Didi Chuxing, the Chinese ride-hailing company, is set to launch a so-called robo-taxi service in Shanghai “very soon.”
“We are going to launch a robo-taxi service in Shanghai very soon,” Tiger Qie, Didi’s vice president and chief technology officer of its ride-sharing unit, said onstage at CNBC’s East Tech West event in Guangzhou, China. “The users can just hail self-driving vehicles through the Didi app.”
Qie said Didi is currently only able to fulfil 65% of user requests when it comes to rides, but the launch of driverless cars would help it plug the gap in supply and demand. He added that the deployment of self-driven vehicles wouldn’t mean a stop to putting humans behind the wheel.
“Autonomous vehicles and human-driven vehicles are going to co-exist,” said Qie.
Didi has grown rapidly since it was founded in 2012, with 550 million users currently registered with its platform. The company took over Uber’s China business back in 2016, and has more recently started expanding abroad into countries like Australia and Mexico.
Qie said the company will also be launching in Costa Rica as of Tuesday, in its latest drive to gain ground in Latin America.
Didi vs. Uber
But just like its Silicon Valley rival, Uber, Didi’s swift rise hasn’t been spotless. The company faced complaints from the public as well as regulatory scrutiny after a female passenger was raped and murdered by a driver using its Hitch carpooling service last year.
The firm subsequently suspended Hitch, but has since relaunched it in a public trial with improved safety features and a stricter driver and passenger verification process.

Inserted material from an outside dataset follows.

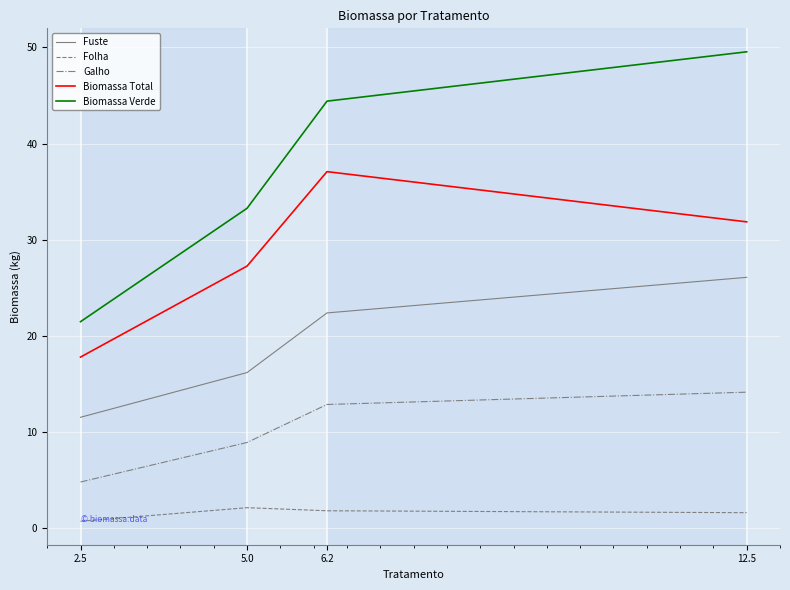

Which series changed the most between 2.5 and 12.5?

Biomassa Verde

However, women using Hitch were initially only able to take rides between 5 a.m. and 8 p.m. local, while men could use it until 11 p.m.
Explaining the reasoning behind that move, Qie said it was a “very data-driven decision,” as sexual-related complaints spike 50% between 8 p.m. and 11 p.m.
A spokesperson for Didi followed up to clarify that its Hitch service has since been made available to both men and women between the hours of 5 a.m. and 8 p.m.
Like Uber, Didi has yet to report a profit. In 2018, the firm racked up losses totaling $1.6 billion.
The arrival of lossmaking ride-sharing companies like Uber and Lyft on the public markets hasn’t exactly been met with joy from investors. Both companies’ stock prices have fallen 36% and 43% respectively since their market debuts earlier this year.
But Qie, who was unable to comment on Didi’s initial public offering plans, said the company was different to its American peers. He said the U.S. was a “very different” market to China, where one car is often “shared by six people.”
“We’re able to grow carpooling significantly while maintaining efficiency compared to our American peers,” Qie said.